Secondly, think about your preferred work environment. Nurse Practitioners often have the opportunity to practice independently and may find themselves in a broader range of settings, including private practice. Registered Nurses usually work in more collaborative environments and have less autonomy in clinical decision-making.

Lastly, financial factors like salary expectations and the cost of education can also influence your decision. While Nurse Practitioners generally earn higher salaries, the educational pathway is longer and can be more expensive.

Both career paths offer rewarding opportunities to make a meaningful impact on patient care. Your choice will ultimately depend on your personal preferences, career goals, and the level of responsibility and autonomy you desire.


Making a well-informed decision between becoming a Registered Nurse or a Nurse Practitioner requires thorough research. Here are some trusted resources that can help you delve deeper into each career:

American Nurses Association (ANA): Offers comprehensive information on the nursing profession, including licensure and education.

American Association of Nurse Practitioners (AANP): Provides resources specifically focused on Nurse Practitioners, including career paths and educational programs.

National Council of State Boards of Nursing (NCSBN): Provides details on licensure requirements for both RNs and NPs, including information on the NCLEX-RN exam.

U.S. Bureau of Labor Statistics: Provides the most current data on salary and job outlook for both professions.

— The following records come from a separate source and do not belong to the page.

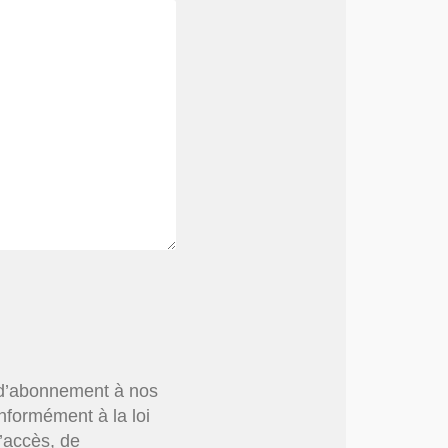
ns d’abonnement à nos
nformément à la loi
d’accès, de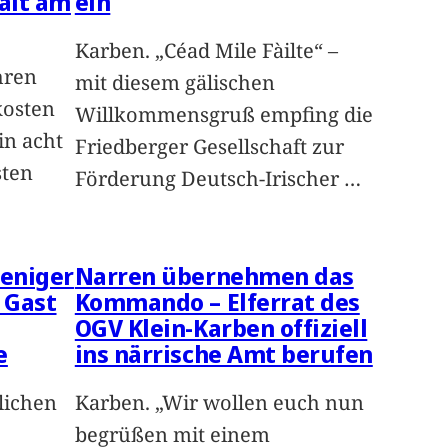
alt am
ein
Karben. „Céad Mile Fàilte“ –
hren
mit diesem gälischen
kosten
Willkommensgruß empfing die
in acht
Friedberger Gesellschaft zur
sten
Förderung Deutsch-Irischer
…
weniger
Narren übernehmen das
u Gast
Kommando – Elferrat des
OGV Klein-Karben offiziell
e
ins närrische Amt berufen
lichen
Karben. „Wir wollen euch nun
begrüßen mit einem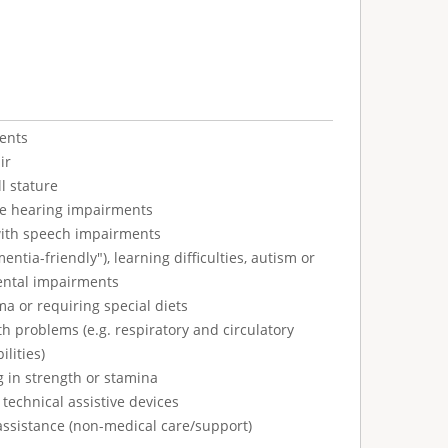
ents
ir
l stature
ve hearing impairments
with speech impairments
tia-friendly"), learning difficulties, autism or
ental impairments
ma or requiring special diets
h problems (e.g. respiratory and circulatory
ilities)
g in strength or stamina
technical assistive devices
assistance (non-medical care/support)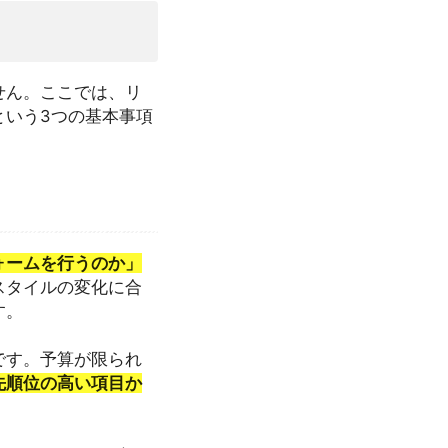
せん。ここでは、リ
という3つの基本事項
ォームを行うのか」
スタイルの変化に合
す。
です。予算が限られ
先順位の高い項目か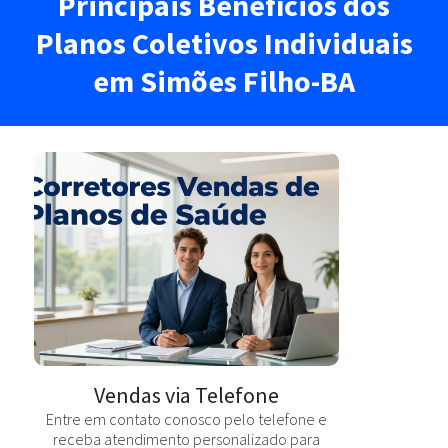
Principais Benefícios dos
Planos Coletivos Individuais
em Simões Filho-BA
Vendas via Telefone
Entre em contato conosco pelo telefone e
receba atendimento personalizado para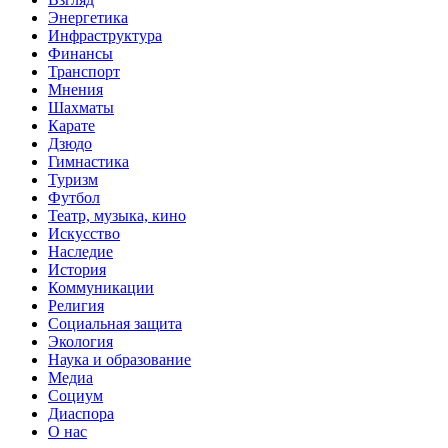
Энергетика
Инфраструктура
Финансы
Транспорт
Мнения
Шахматы
Карате
Дзюдо
Гимнастика
Туризм
Футбол
Театр, музыка, кино
Искусство
Наследие
История
Коммуникации
Религия
Социальная защита
Экология
Наука и образование
Медиа
Социум
Диаспора
О нас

Nursing Journals: Journals like the “American Journal of Nursing” or “Journal of the American Association of Nurse Practitioners” offer scholarly articles that can give you a deeper understanding of each field.

Online Forums and Communities: Websites like AllNurses.com offer insights from people who are already in the field. These can provide a ‘real-world’ perspective that you might not find elsewhere.

By tapping into these resources, you can gain a holistic understanding of what each career entails and make a decision that aligns with your personal and professional goals.


Choosing between a career as a Registered Nurse or a Nurse Practitioner is a significant decision that will shape your future in healthcare. Both paths offer rewarding opportunities to impact patients’ lives, but they differ substantially in terms of educational requirements, scope of practice, earning potential, and job responsibilities.

Registered Nurses are often the backbone of direct patient care in various healthcare settings, focusing on carrying out medical regimens prescribed by physicians. Nurse Practitioners, on the other hand, have the ability to diagnose and treat patients, often serving as primary care providers with a higher degree of autonomy.

Your choice between the two will hinge on multiple factors, such as your educational aspirations, the level of autonomy you seek in your professional life, and your long-term career goals. Regardless of which path you choose, you’re entering a field that offers both personal and professional fulfillment.